Get with the computer program! A boy plays video games at the Science Museum. Photograph: Peter Macdiarmid/Getty
Here at the Guardian there are apparently only seven forms of arts and entertainment. Art itself, television, books, theatre, film, music and even the little old radio get a mention. There they are, at the top of your screen, the limit of our cultural world catalogued succinctly.
In a recent blog, Lindesay Irvine actively argued against the possibility of one of my favourite ways of telling stories - video games - ever being included in the categories on high. He warns against airport novelists cashing in on a generation of stoned, violence-obsessed morons. It's a stereotype that couldn't be further from the real artfulness possible in gaming.
Video games are, unlike the poppiest of music, still not something broadsheet newspapers feel comfortable treating as anything close to real art. If they feature at all in the review sections, it's on a half-page at the back written by someone who seems to have attended the Dick and Dom school for journalistic expression.
To adults who play sophisticated games regularly (such as those over at the Guardian's Gamesblog) it is an old contention that video games can be art, and tell a story in a way nothing else can. To everyone else, it seems madness to think those digitised and extra gory versions of Rambo IV could ever do anything subtle. OK, so there is a mountain of idiotic guff made into video games and most are the top sellers. But are the book charts any different?
When the popular novel was as new an idea as video games, the great and good were certain, as they were with early cinema, that no sophistication could come from this prose business, especially the sort of filth Samuel Richardson scribbled about.
They were proven wrong, as doubters will be about video games. As happened with comic books becoming graphic novels in the 80s, each year there are more developers willing to take risks with storylines, develop more complex moral situations and generally raise the bar so high that it's becoming plain ignorant for anyone interested in stories to ignore them.
Ragnar Tørnquist is the Neil Gaiman of the game world. His The Longest Journey series (two games so far) takes place over multiple universes, from a future - oddly iPodded - Earth to a fantastical but corrupt magic land.
The format Tørnquist employs allows him to mess with his audience's head. At one point, after playing for several hours in a normal world, your character is drugged in a nightclub and wakes to find herself on an infinite monotone surface, an old mansion creaking in the distance. Try to run towards it and it doesn't get any closer, but suddenly the ground beneath you cracks and a pit appears, sending you hurtling down through empty space. Moments like this make me wonder what will happen when a Beckett or a Kafka comes along in the game world.
Some of the most artistically (and commercially) successful video games of the last few years (the Half Life series and Oblivion) contain compelling stories, but I admit that, stripped of their interactivity, you'd be left with two pretty terrible books: sub Orwell and Tolkien respectively. They work because they make their world liveable and delude the player into thinking the pre-written plot has been their decision. Just imagine the potential for storytelling if a real present-day Orwell decided to use the video game format. Douglas Adams is probably the only real writer to seriously try. His attempt wasn't too successful, either artistically or commercially. But there'll be more.

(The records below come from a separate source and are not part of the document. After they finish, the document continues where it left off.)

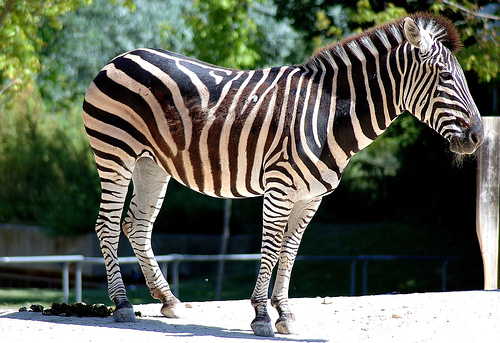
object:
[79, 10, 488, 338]
zebra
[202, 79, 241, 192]
stripes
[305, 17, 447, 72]
mane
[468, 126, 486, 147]
nose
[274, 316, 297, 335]
hoof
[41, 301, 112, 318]
droppings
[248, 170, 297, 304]
leg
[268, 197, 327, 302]
leg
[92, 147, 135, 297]
leg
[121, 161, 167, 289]
leg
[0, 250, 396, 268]
hand railing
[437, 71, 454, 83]
eye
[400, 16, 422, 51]
ear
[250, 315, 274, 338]
hoof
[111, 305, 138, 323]
hoof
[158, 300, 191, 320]
hoof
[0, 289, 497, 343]
floor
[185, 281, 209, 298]
shade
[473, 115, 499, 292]
pole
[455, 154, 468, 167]
whiskers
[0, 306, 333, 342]
shadow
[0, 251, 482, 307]
pen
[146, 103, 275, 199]
belly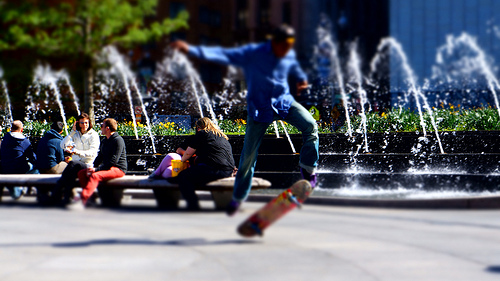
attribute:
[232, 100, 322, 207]
pants — faded blue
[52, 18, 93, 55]
leaves — green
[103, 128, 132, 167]
top — black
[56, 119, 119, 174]
jacket — white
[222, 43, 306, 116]
shirt — blue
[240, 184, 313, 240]
skateboard — red 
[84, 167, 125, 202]
pants — orange 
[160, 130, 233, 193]
outfit — black 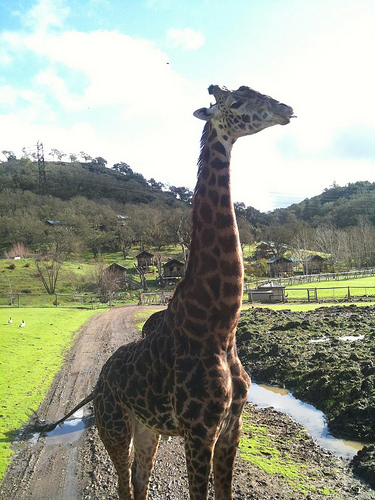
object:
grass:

The makers of Bioshock, released last year and designed by Ken Levine, have probably come closer to real art than anyone else so far. Bioshock is a terrible name: any sensible person would expect the idiotic. Instead, they get a game based around Promethean myths and the work of Ayn Rand, set in an abandoned art-deco Atlantis. It's outstanding, and about two-thirds of the way through makes a brilliant point about freedom of decision that could not be delivered using any other art form.
Lindesay laughed at the idea of a Martin Amis video game: I think it would be the first interesting thing he'd done in years. No one has yet attempted subtlety in games; the quiet drama of humble lives. Where's the video game version of Mr Phillips?
Instead, for games that don't have a weapon in sight we look to the early work of Lucasarts. The name is right: it remains the most genuinely artistic accomplishment in the Lucas empire. Tim Schafer produced for them time-travelling B-movie parody and surreal history lesson Day of the Tentacle, biker comedy Full Throttle and, greatest of all, Grim Fandango. Fandango was stunningly beautiful, taking the calaca style figures of the Mexican Day of the Dead and telling a four-year tale of the afterlife in which you get to play the grim reaper. More importantly, it was wonderfully, tightly and wittily written.
We need more real writers getting involved in making video games, not fewer. The results could be astounding. It will happen. Elitist suspicion of a new way of storytelling will only last so long, and I doubt the next generation of writers, who grew up on the likes of Beneath A Steel Sky, would have so many prejudices. Heaven only knows what a great writer could do with this new format. I can't wait.